Julia for loops slower than while?

Question

I'm playing around with the Julia language, and noticed that the small program I wrote was quite slow. Suspecting that it was somehow related to the for loops, I rewrote it to use while, and got about 15x faster.

I'm sure there's something I'm doing wrong with the ranges etc., but I can't figure out what.

function primes_for()
    num_primes = 0
    for a = 2:3000000
        prime = true
  
        sa = floor(sqrt(a))
        
        for c in 2:sa
             if a % c == 0
                 prime = false
                 break
             end
         end

        if prime
            num_primes += 1
        end
    end
    println("Number of primes is $num_primes")
end

function primes()
    num_primes = 0
    a = 2
    while a < 3000000
        prime = true

        c = 2
        while c * c <= a
            if a % c == 0
                prime = false
                break
            end
            c += 1
        end
  
        if prime
            num_primes += 1
        end

        a += 1
    end
    println("Number of primes is $num_primes")
end

@time primes_for()
@time primes()

Answer 1

As explained in the comments by @Vincent Yu and @Kelly Bundy, this is because sa = floor(sqrt(a)) creates a float. Then c becomes a float, and a % c is slow.
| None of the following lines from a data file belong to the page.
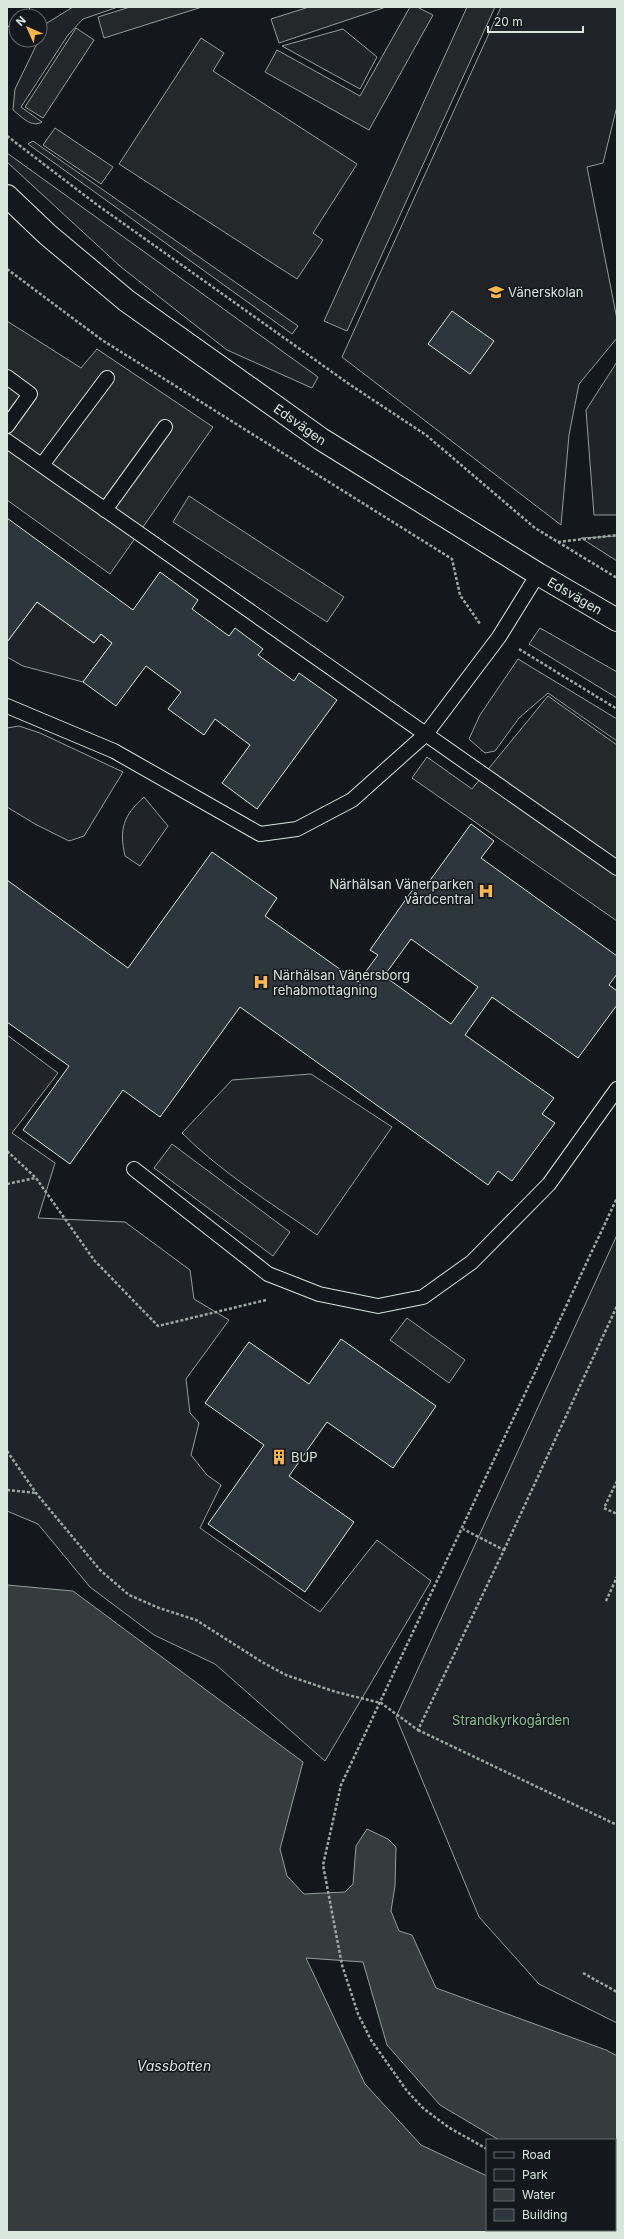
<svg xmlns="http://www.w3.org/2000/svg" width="624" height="2239" viewBox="0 0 624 2239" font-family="Inter,sans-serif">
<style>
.green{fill:#202428;stroke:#939e99}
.parking{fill:#24282b;stroke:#939e99}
.water{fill:#363b3e;stroke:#939e99}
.building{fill:#2c363c;stroke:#d8e6dc;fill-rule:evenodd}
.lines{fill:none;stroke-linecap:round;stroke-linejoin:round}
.lane-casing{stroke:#d8e6dc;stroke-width:16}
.street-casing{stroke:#d8e6dc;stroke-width:24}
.secondary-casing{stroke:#d8e6dc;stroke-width:24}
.path{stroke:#9da8a2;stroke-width:2.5;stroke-dasharray:3 2;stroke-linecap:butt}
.lane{stroke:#14181c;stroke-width:14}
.street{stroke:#14181c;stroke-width:22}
.secondary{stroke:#14181c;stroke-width:22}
.labels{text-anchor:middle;stroke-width:3;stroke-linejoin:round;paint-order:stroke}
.poi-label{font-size:13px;fill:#d8e6dc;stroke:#14181c;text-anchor:start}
.street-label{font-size:13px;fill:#d8e6dc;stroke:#14181c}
.park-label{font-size:13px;fill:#8ac095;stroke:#14181c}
.water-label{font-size:14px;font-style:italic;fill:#d8e6dc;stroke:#14181c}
</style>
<rect width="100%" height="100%" fill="#14181c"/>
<g class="green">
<path d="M73,7H118L83,19L68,35L21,107L42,122C31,128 22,117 13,110L15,89L47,23Z"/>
<polygon points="501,7 617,7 617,106 603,163 587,167 617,319 617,338 579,384 569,435 561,525 342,357"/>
<polygon points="343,29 377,57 360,89 282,46"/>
<polygon points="33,141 298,326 292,334 28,144"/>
<polygon points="7,153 318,377 312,388 227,350 121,267 7,162"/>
<polygon points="617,362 617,515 594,515 586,410"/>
<polygon points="617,536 617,561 581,538"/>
<polygon points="37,602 94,643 101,634 112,643 83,682 23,666 7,657 7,642"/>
<polygon points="540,628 617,672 617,698 529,644"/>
<polygon points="518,659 617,719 617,741 548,693 519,718 495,751 485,753 469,739 480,715"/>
<polygon points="19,726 40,733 123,772 84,836 69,841 35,824 7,807 7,728"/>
<path d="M144,797L168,826L140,866L125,856C119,829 123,816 144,797Z"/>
<polygon points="7,1035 58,1073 12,1133 55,1163 38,1218 125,1222 190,1270 194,1299 229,1320 186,1379 190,1413 199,1423 191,1455 207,1475 221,1485 200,1528 320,1612 377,1540 431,1581 325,1761 215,1664 154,1635 90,1587 38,1524 7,1511"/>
<path d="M311,1074L392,1127L317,1235C271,1203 222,1173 182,1133L232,1080Z"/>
<polygon points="617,1235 617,2023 539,1984 479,1917 396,1717"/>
</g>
<g class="parking">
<polygon points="130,7 202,7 104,38 98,17"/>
<polygon points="309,7 386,7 279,43 271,19"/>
<polygon points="410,7 417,7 433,15 369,130 265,72 277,50 360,96"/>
<polygon points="467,7 495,7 347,331 324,321"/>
<polygon points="76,28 94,40 43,118 25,107"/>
<polygon points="201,38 224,53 213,71 357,164 313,233 323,240 297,279 119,164"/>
<polygon points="55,128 113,167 101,184 43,145"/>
<polygon points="7,321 81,368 97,349 213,427 110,574 7,500"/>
<polygon points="189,496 344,597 327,622 173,522"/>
<polygon points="548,696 617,745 617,921 412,778 427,757 472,789"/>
<polygon points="172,1144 290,1232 273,1256 154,1168"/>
<polygon points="407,1318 465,1360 449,1383 390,1340"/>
</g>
<polygon class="water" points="7,1585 73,1591 303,1762 280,1849 287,1876 304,1894 345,1892 353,1884 356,1846 367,1829 388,1839 396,1847 395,1886 391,1911 399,1931 412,1935 436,1988 606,2050 617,2056 617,2186 615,2185 615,2140 499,2140 440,2105 387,2045 363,1962 306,1958 365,2084 421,2145 487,2176 487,2230 600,2230 604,2232 7,2232"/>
<g class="building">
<polygon points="452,311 494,341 470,374 428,344"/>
<polygon points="7,518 133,610 160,572 198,600 192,609 229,636 235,628 263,649 258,655 294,681 299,673 337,700 257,809 222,783 250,745 215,719 204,735 168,709 181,692 146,666 116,706 83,682 112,643 101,634 94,643 37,602 7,642"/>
<path d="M471,824L494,841L481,858L617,956V974L609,985L617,991V1005L578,1058L492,997L465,1035L554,1098L542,1114L555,1123L512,1181L498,1171L488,1185L240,1007L160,1117L123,1090L70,1164L23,1130L69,1066L7,1022V880L128,968L212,852L277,898L265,916L358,982L378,955L370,950L416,885L423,890ZM411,939L478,987L451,1024L384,976Z"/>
<polygon points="341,1339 436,1406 393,1468 327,1422 289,1476 354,1522 305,1592 208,1524 264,1445 205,1403 249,1342 309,1384"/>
</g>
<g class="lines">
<defs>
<g id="lane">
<polyline points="7,377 30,394 7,426"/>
<polyline points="7,441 617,868"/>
<polyline points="42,465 107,378"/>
<polyline points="105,510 165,427"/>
<polyline points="7,706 114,751 260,834 297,829 352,800 426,734 499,637 538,574"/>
<polyline points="134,1169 268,1274 319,1294 378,1306 423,1297 472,1262 549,1184 617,1089"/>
</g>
<polyline id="street" points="7,15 18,7"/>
<g id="secondary">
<path id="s1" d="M7,196L48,235L127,301L321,439L538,574L617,620"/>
</g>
</defs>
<use href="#lane" class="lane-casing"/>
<use href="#street" class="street-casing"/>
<use href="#secondary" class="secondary-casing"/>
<g class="path">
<polyline points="7,136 96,204 349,384 426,435 535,528 617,578"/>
<polyline points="7,269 102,340 452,559 460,595 480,624"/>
<polyline points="558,542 617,535"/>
<polyline points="519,649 617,709"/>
<polyline points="7,1151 36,1178 94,1260 158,1326 266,1300"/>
<polyline points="7,1184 35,1178"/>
<polyline points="7,1451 36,1493 100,1570 129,1595 159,1608 196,1620 262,1662 286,1675 336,1692 381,1703 418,1730 504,1550 463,1529"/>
<polyline points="617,1481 604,1508 617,1514"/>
<polyline points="7,1490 36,1493"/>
<polyline points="504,1550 617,1306"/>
<polyline points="606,1601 617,1577"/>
<polyline points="418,1730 617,1825"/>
<polyline points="583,1973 617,1992"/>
<polyline points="487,2149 448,2127 424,2109 407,2091 371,2040 358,2014 342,1965 323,1865 341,1785 617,1198"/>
<polyline points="615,2197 617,2198"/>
</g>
<use href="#lane" class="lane"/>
<use href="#street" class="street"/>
<use href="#secondary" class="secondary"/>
</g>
<defs>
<symbol id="school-bare" viewBox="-9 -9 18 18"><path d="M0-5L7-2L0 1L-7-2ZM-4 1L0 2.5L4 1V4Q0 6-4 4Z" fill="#ffb74d" stroke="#14181c" stroke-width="2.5" paint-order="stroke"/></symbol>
<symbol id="hospital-bare" viewBox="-9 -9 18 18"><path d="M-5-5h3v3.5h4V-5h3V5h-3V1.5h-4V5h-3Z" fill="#ffb74d" stroke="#14181c" stroke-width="2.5" paint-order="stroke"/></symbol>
<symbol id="building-bare" viewBox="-9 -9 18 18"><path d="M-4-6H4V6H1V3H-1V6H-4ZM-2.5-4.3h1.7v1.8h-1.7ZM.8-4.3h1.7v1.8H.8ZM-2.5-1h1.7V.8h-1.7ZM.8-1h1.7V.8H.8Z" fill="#ffb74d" stroke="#14181c" stroke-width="2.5" paint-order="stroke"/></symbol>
</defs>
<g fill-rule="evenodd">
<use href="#school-bare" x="485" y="281" width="22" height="22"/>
<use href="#hospital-bare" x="475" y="880" width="22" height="22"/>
<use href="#hospital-bare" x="250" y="971" width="22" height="22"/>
<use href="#building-bare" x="268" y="1446" width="22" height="22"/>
</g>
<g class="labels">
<g class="poi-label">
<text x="508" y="297">Vänerskolan</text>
<text x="474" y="889" text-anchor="end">Närhälsan Vänerparken<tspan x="474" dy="15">vårdcentral</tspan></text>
<text x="273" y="980">Närhälsan Vänersborg<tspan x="273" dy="15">rehabmottagning</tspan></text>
<text x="291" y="1462">BUP</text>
</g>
<g class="street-label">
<text dy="5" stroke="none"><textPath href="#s1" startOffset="372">Edsvägen</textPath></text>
<text dy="5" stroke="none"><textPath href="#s1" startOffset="696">Edsvägen</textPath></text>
</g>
<g class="park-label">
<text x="511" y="1725">Strandkyrkogården</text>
</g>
<g class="water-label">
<text x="174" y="2071">Vassbotten</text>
</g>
</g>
<rect width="624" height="2239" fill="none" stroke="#d8e6dc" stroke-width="16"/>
<rect x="486" y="2139" width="130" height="92" fill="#14181c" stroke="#626a69"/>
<rect x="494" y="2152" width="20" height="6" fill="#14181c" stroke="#626a69"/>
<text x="522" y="2159" font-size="12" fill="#d8e6dc">Road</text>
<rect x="494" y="2169" width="20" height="12" fill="#202428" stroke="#626a69"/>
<text x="522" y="2179" font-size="12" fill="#d8e6dc">Park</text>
<rect x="494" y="2189" width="20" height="12" fill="#363b3e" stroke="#626a69"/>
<text x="522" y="2199" font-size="12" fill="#d8e6dc">Water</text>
<rect x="494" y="2209" width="20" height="12" fill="#2c363c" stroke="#626a69"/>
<text x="522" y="2219" font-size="12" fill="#d8e6dc">Building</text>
<g transform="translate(28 28) rotate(315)"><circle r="19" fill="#14181c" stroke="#626a69"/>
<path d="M0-3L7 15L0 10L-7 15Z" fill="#ffb74d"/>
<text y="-6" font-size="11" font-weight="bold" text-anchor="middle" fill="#d8e6dc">N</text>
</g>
<path d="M488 26v6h95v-6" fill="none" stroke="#d8e6dc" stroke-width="2"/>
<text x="494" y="26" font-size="12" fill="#d8e6dc" stroke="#14181c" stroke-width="3" paint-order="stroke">20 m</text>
</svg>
You can replace floor(sqrt(a)) with floor(Int, sqrt(a)), or preferably, I think, with isqrt(a), which returns

Integer square root: the largest integer m such that m*m <= n.

This avoids the (unlikely) event that floor(Int, sqrt(a)) may round down too far, which could happen if sqrt(x^2) = x - ε due to floating point errors.

Edit: Here's a benchmark to demonstrate (note the use of isqrt):

function primes_for2()
    num_primes = 0
    for a = 2:3000000
        prime = true
  
        # sa = floor(sqrt(a))
        sa = isqrt(a)
        
        for c in 2:sa
             if a % c == 0
                 prime = false
                 break
             end
         end

        if prime
            num_primes += 1
        end
    end
    println("Number of primes is $num_primes")
end

1.7.0> @time primes_for()
Number of primes is 216816
  6.705099 seconds (15 allocations: 480 bytes)

1.7.0> @time primes_for2()
Number of primes is 216816
  0.691304 seconds (15 allocations: 480 bytes)

1.7.0> @time primes()
Number of primes is 216816
  0.671784 seconds (15 allocations: 480 bytes)

I can note that each call to isqrt on my computer takes approximately 8ns, and that 3000000 times 8ns is 0.024 seconds. A call to regular sqrt is approximately 1ns.

Answer 2

It's not the for/while that makes the speed difference, it's the sqrt. It doesn't help that sqrt returns float, which promotes all the rest of the code around the sqrt output from integers.

Note that @time is not measuring the while and for loops, but also the code outside those loops.

If you are benchmarking code, the rest of your code needs to be the same, and removing the sqrt is one of the prime optimizations in this algorithm. It's also possible to remove the c * c in the test, but this is trickier.